Telemedizin – Barrieren und Möglichkeiten auf dem Weg in die Regelversorgung

Wilhelm Schräder und Bianca Lehmann

Telemedizin bietet das Potenzial, den Problemen der Sicherstellung einer bedarfsgerechten flächendeckenden medizinischen Versorgung, die sich im Zuge des demographischen Wandels zeigen, entgegenzuwirken. Voraussetzung dafür ist die Aufnahme der Telemedizin in die Regelversorgung. Obwohl bereits eine Vielzahl telemedizinischer Anwendungen in unterschiedlichen Versorgungsbereichen erprobt und positiv evaluiert ist, verhindern zahlreiche Barrieren aber bisher eine flächendeckende Nutzung. Daher ist es dringend notwendig, dass die Politik verbindliche Rahmenbedingungen für den Implementierungsprozess schafft. Die Koordinierung der verschiedenen Interessen der beteiligten Akteure, die Förderung der sektorübergreifenden Vernetzung, das Zusammenführen bestehender Aktivitäten und der Abbau der identifizierten Barrieren sind zentrale Aufgaben, die von den institutionellen Treibern im Rahmen dieses Prozesses zu erbringen sind.

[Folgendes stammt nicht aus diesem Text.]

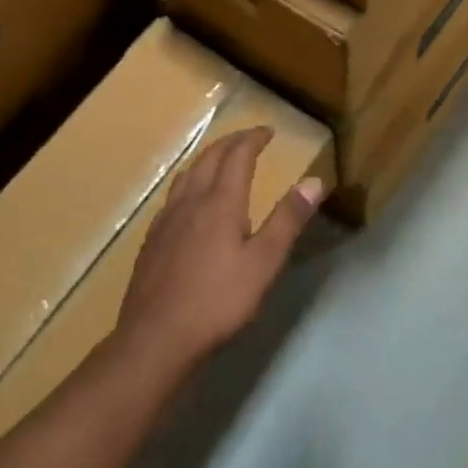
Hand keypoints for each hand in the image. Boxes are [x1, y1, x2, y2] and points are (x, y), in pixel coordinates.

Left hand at [117, 127, 325, 374]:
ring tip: (220, 159)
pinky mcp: (153, 238)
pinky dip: (190, 181)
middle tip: (249, 139)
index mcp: (220, 201)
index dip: (253, 138)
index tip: (268, 131)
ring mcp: (167, 218)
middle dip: (231, 142)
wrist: (155, 337)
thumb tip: (314, 181)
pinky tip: (190, 201)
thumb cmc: (217, 301)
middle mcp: (191, 200)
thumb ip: (287, 220)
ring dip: (208, 157)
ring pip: (188, 173)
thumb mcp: (263, 263)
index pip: (237, 155)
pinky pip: (174, 194)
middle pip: (209, 157)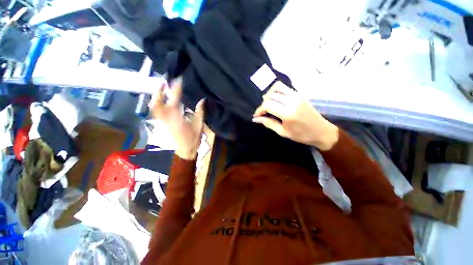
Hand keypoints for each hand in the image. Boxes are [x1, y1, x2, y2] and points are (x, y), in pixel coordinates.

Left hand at [150, 77, 204, 159]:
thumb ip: (200, 112)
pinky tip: (161, 100)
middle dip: (159, 91)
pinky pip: (156, 112)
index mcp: (177, 118)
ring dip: (156, 97)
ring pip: (154, 107)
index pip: (175, 100)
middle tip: (163, 82)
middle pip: (157, 103)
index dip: (176, 89)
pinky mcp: (162, 124)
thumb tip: (202, 99)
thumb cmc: (193, 138)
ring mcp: (162, 121)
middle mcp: (167, 118)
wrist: (185, 150)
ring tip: (160, 89)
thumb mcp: (199, 125)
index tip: (178, 80)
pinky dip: (157, 104)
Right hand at [252, 82, 338, 150]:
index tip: (257, 116)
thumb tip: (255, 119)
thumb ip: (268, 123)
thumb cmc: (301, 135)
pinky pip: (285, 88)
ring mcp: (297, 96)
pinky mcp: (300, 94)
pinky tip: (276, 100)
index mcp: (287, 113)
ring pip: (277, 87)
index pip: (267, 105)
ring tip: (268, 103)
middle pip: (270, 96)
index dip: (259, 110)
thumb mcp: (283, 132)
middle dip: (263, 103)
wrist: (322, 131)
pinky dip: (277, 91)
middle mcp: (292, 101)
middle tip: (263, 112)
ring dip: (269, 94)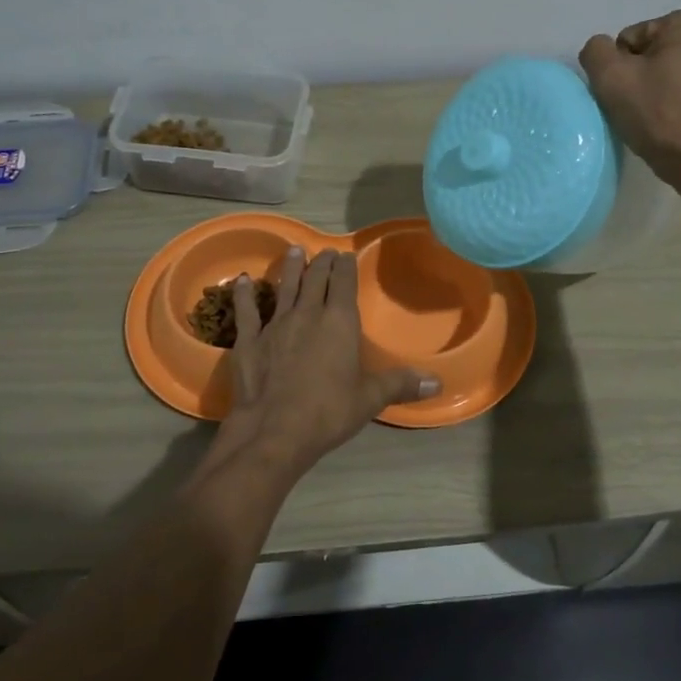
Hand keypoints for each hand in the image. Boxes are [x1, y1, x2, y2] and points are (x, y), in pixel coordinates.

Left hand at [220, 247, 438, 474]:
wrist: (275, 430)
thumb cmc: (329, 412)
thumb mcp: (370, 399)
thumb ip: (401, 384)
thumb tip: (438, 382)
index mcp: (339, 322)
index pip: (344, 284)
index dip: (345, 267)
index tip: (346, 255)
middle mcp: (307, 314)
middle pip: (315, 280)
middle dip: (321, 263)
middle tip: (324, 251)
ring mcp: (275, 325)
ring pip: (284, 287)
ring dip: (290, 268)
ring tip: (293, 251)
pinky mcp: (249, 340)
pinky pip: (247, 310)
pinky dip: (244, 294)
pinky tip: (242, 281)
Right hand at [578, 8, 680, 182]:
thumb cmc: (658, 115)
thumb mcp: (611, 78)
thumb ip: (596, 51)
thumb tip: (602, 50)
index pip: (630, 39)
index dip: (620, 68)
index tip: (629, 95)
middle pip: (651, 51)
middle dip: (640, 75)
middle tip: (639, 107)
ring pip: (669, 68)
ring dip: (656, 86)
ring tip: (656, 115)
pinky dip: (675, 96)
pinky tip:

Teil III Daten und Analysen

Erkrankungshäufigkeiten und Inanspruchnahme von Gesundheitsleistungen

Bettina Gerste und Christian Günster

Dieser Beitrag bietet eine Übersicht über die Häufigkeit von Erkrankungen sowie Informationen zur Inanspruchnahme von Gesundheitsleistungen in den drei ausgabenwirksamsten Leistungssektoren des Gesundheitswesens. Der Überblick stellt auf der Grundlage von Routinedaten Kennzahlen zur ambulant ärztlichen Versorgung, Arzneimittelversorgung sowie zur stationären Versorgung dar. Die Nutzung von Routinedaten für die Zwecke der Versorgungsforschung wird in den letzten Jahren vielfältig diskutiert (Swart und Ihle 2005). Stehen doch Routinedaten – hier im Konkreten Abrechnungsdaten aus den Übermittlungen zwischen Krankenkassen und Leistungserbringern – ohne oder mit geringem Aufwand prinzipiell für Versorgungsanalysen zur Verfügung. Die Angaben liegen im Unterschied zu Survey-basierten Primärerhebungen, die mit Non-Response und Ausfallraten konfrontiert sind, für alle Versicherten vollständig vor, da sie notwendiger Bestandteil der Abrechnung von Leistungen sind.